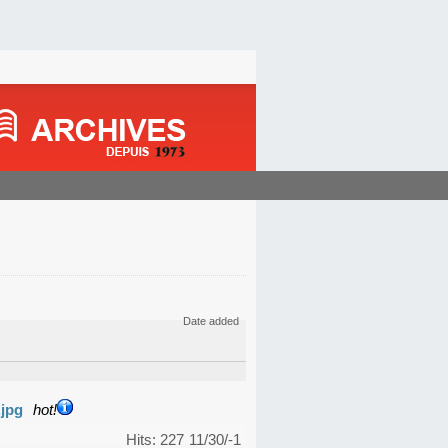
Date added
.jpg
hot!
Hits: 227
11/30/-1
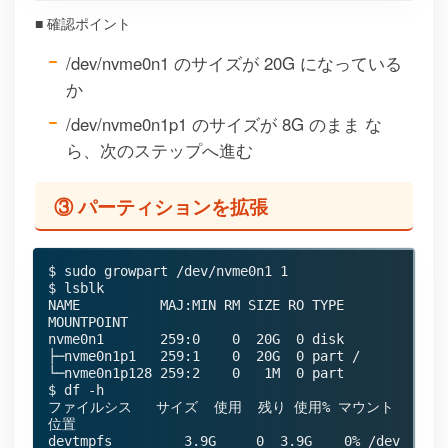
■ 確認ポイント
/dev/nvme0n1 のサイズが 20G になっている
か
/dev/nvme0n1p1 のサイズが 8G のまま な
ら、次のステップへ進む
③ パーティションを拡張
$ sudo growpart /dev/nvme0n1 1

$ lsblk

NAME          MAJ:MIN RM SIZE RO TYPE 
MOUNTPOINT

nvme0n1       259:0    0  20G  0 disk 

├─nvme0n1p1   259:1    0  20G  0 part /

└─nvme0n1p128 259:2    0   1M  0 part 

$ df -h

ファイルシス   サイズ  使用  残り 使用% マウント
位置

devtmpfs         3.9G     0  3.9G    0% /dev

### Exercise instructions:
Set down all of the material word for word, but keep each picture out.

### Result below:
Date added
.jpg
hot!
Hits: 227
11/30/-1
■ 確認ポイント
/dev/nvme0n1 のサイズが 20G になっている
か
/dev/nvme0n1p1 のサイズが 8G のまま な
ら、次のステップへ進む
③ パーティションを拡張
$ sudo growpart /dev/nvme0n1 1

$ lsblk

NAME          MAJ:MIN RM SIZE RO TYPE 
MOUNTPOINT

nvme0n1       259:0    0  20G  0 disk 

├─nvme0n1p1   259:1    0  20G  0 part /

└─nvme0n1p128 259:2    0   1M  0 part 

$ df -h

ファイルシス   サイズ  使用  残り 使用% マウント
位置

devtmpfs         3.9G     0  3.9G    0% /dev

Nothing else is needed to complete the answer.